Clément Rosset, arlequin philosophe
Clément Rosset a été retrouvé mort dans son appartement parisien le 27 mars 2018. » Au lendemain de cette dépêche de l’AFP, la presse aussitôt rend hommage à un penseur « atypique » ou « inclassable ». L’épitaphe, qui en soi n’est pas fausse, révèle surtout un embarras : comment qualifier Rosset autrement que sur le mode privatif ou négatif ? C’est le type atypique, de la classe agitée des inclassables. Une sorte de cancre mais génial. Faute de mieux, on hasarde « iconoclaste », et Livres Hebdo s’émeut au souvenir du « philosophe des chemins de traverse », comme si le défunt était Sylvain Tesson. France Culture se risque à « gai savant », ce qui eût furieusement rappelé au regretté, grand lecteur de BD, le Gai-Luron de Gotlib.

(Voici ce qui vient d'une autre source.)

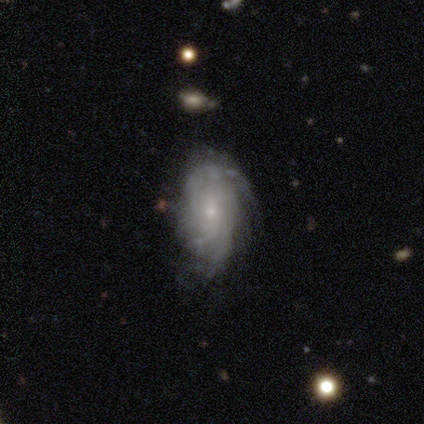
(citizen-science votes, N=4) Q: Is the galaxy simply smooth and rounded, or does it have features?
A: smooth — 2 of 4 (50%, tied with featured or disk).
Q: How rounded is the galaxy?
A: in between — 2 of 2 (100%).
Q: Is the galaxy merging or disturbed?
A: none — 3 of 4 (75%).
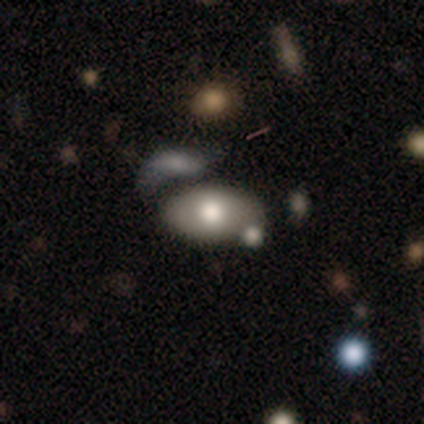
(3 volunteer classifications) smooth_or_featured: smooth (p=0.67) [alt: featured or disk p=0.33]
how_rounded: in between (p=1.00)
merging: none (p=0.67) [alt: minor disturbance p=0.33]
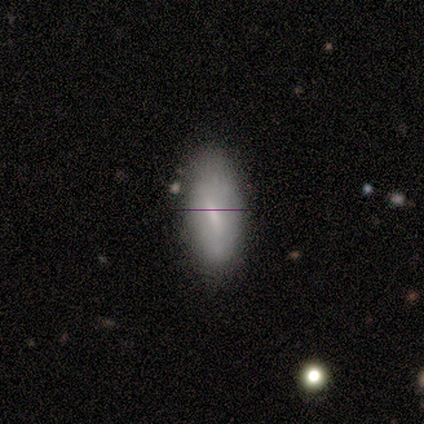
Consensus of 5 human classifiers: Smooth or featured? smooth (80%)
How rounded? in between (100%)
Merging? none (80%)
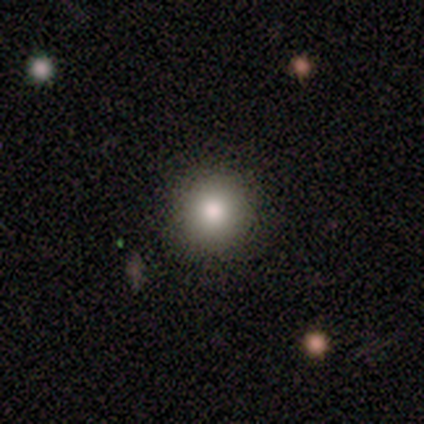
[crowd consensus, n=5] Smooth or featured? 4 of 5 (80%) said smooth. How rounded? 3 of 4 (75%) said round. Merging? 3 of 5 (60%) said none.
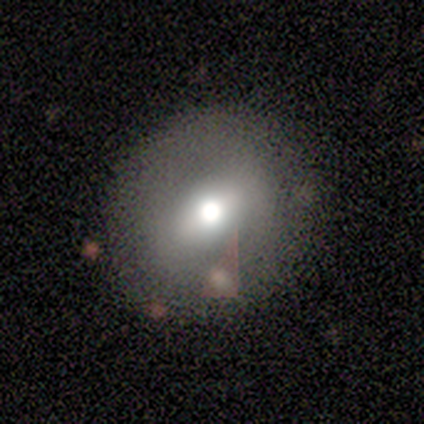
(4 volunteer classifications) A smooth galaxy with no disk features (75%) that is round (67%). Merging: none (75%).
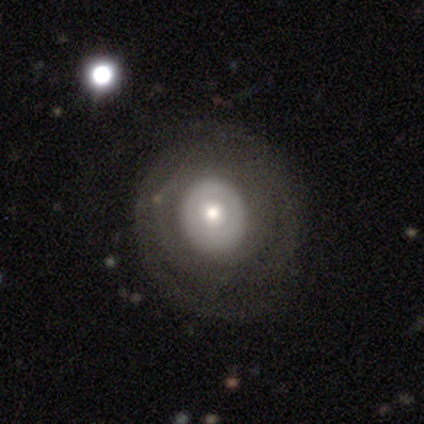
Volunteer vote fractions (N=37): Smooth or featured? 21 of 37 (57%) said featured or disk. Edge-on disk? 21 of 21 (100%) said no. Bar? 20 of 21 (95%) said no. Spiral arms? 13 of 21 (62%) said no. Bulge size? 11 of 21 (52%) said moderate. Merging? 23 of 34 (68%) said none.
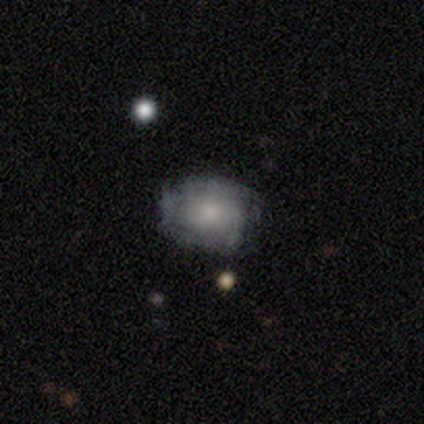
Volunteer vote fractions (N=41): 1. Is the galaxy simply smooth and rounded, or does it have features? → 49% featured or disk, 39% smooth, 12% star or artifact.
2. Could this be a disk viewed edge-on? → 95% no, 5% yes.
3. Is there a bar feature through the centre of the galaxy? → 89% no, 11% weak, 0% strong.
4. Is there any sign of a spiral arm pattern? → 74% yes, 26% no.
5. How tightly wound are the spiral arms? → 50% tight, 36% medium, 14% loose.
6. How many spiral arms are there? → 43% can't tell, 21% 2, 14% 3, 14% more than 4, 7% 4, 0% 1.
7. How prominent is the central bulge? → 47% moderate, 26% small, 16% none, 11% large, 0% dominant.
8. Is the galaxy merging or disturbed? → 61% none, 28% minor disturbance, 8% major disturbance, 3% merger.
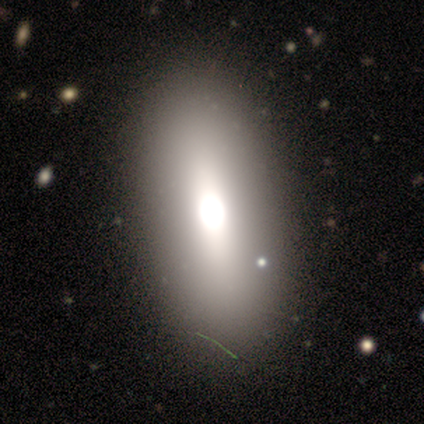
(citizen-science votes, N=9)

L’affaire, soixante ans plus tôt, semblait pourtant avoir commencé au mieux. En 1961, l’interview télévisée de Rosset, sur l’unique chaîne de l’ORTF, révèle un très jeune homme – 20 ans, il vient d’entrer à l’ENS – soudain promu bête curieuse pour La Philosophie tragique, édité aux prestigieuses Presses Universitaires de France. Courte barbe noire, cravate, costard sombre, l’un de ces « petits messieurs », pour paraphraser Roland Barthes, qui s’appliquent à faire plus que leur âge. Rosset à l’écran s’y montre poseur, voire emphatique comme l’est son premier livre, que plus tard il reniera pour son style, disant même en avoir honte. Plus austère qu’il ne le sera jamais lors de ses futures apparitions dans les médias (pas si rares, chez Polac et Pivot en particulier), il a quelque chose de l’instituteur des écoles publiques, ou du pasteur protestant. Mais au fond, il n’est exhibé qu’à titre de curiosité, et le sourire amusé de Pierre Dumayet, l’animateur vedette de l’émission « Lectures pour tous », est le premier de tous ceux à venir : destin de Rosset, de n’être jamais totalement pris au sérieux, et de n’être lu et reconnu comme philosophe que de loin, et sans trop s’y arrêter. Pour ses pairs, c’est le cousin de province, qu’il restera durant la totalité de sa carrière, relégué, lui le Normand né à Carteret en 1939, à l’université de Nice. Il ne regagnera Paris qu’à sa retraite en 1998.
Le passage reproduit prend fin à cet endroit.